Ce départ laissait la flotte espagnole exposée aux insultes de Bembow, dont l’escadre fortifiée par sa jonction avec celle de Whetstone était en mesure de bombarder la Vera-Cruz avant même que sa sortie de la Jamaïque ne fût connue au Fort-Royal.

Et pourtant, rien ne tient plus à cœur au Roi que la sauvegarde de ces galions. Une partie de leur chargement doit appartenir à des Français. Château-Renault le sait, et ce précepte : « qu’il est plus utile à un prince de voir entrer cent millions dans son royaume que d’en tirer deux cent mille de ses peuples[1], » ce précepte, tombé jadis en sa présence des lèvres de Colbert, lui revient à la pensée. Désormais le devoir n’est plus douteux : il se substituera à Coëtlogon et ramènera en Europe la flotte de Neuve-Espagne.
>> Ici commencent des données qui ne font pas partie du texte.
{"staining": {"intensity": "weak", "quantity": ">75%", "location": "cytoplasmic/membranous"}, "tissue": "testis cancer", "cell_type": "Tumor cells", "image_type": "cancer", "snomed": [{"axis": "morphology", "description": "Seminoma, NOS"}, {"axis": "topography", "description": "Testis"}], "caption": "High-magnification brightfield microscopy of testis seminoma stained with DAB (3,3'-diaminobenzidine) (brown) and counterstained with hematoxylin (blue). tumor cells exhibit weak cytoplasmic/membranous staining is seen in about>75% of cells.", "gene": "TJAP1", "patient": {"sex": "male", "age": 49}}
Cette résolution une fois prise, l’exécution s’en dessine non moins clairement dans son esprit : pendant qu’un bâtiment léger ira droit au Mexique informer le général de la flotte ainsi que le vice-roi de l’approche du secours attendu, il s’avancera lui-même avec son escadre jusqu’à la Havane, prêt à se porter ensuite avec trois ou quatre vaisseaux jusqu’à la Vera-Cruz, dont le port, déjà encombré de bâtimens, ne pourrait en recevoir davantage.

Mais, pour s’aventurer dans la golfe du Mexique, pour mener à bonne fin cette entreprise, où parfois il devra se comporter « en simple capitaine, » une flotte aussi nombreuse que celle dont il dispose ne lui est pas nécessaire. Douze vaisseaux, choisis parmi les plus impropres à naviguer dans ces mers, seront renvoyés en France, et de cette mesure résultera la possibilité d’augmenter la durée des vivres par un prélèvement sur les subsistances des équipages rapatriés.

L’amiral abandonnera le Merveilleux pour arborer son

  1. Château-Renault à Pontchartrain, 17 février 1702. — Archives de la Marine.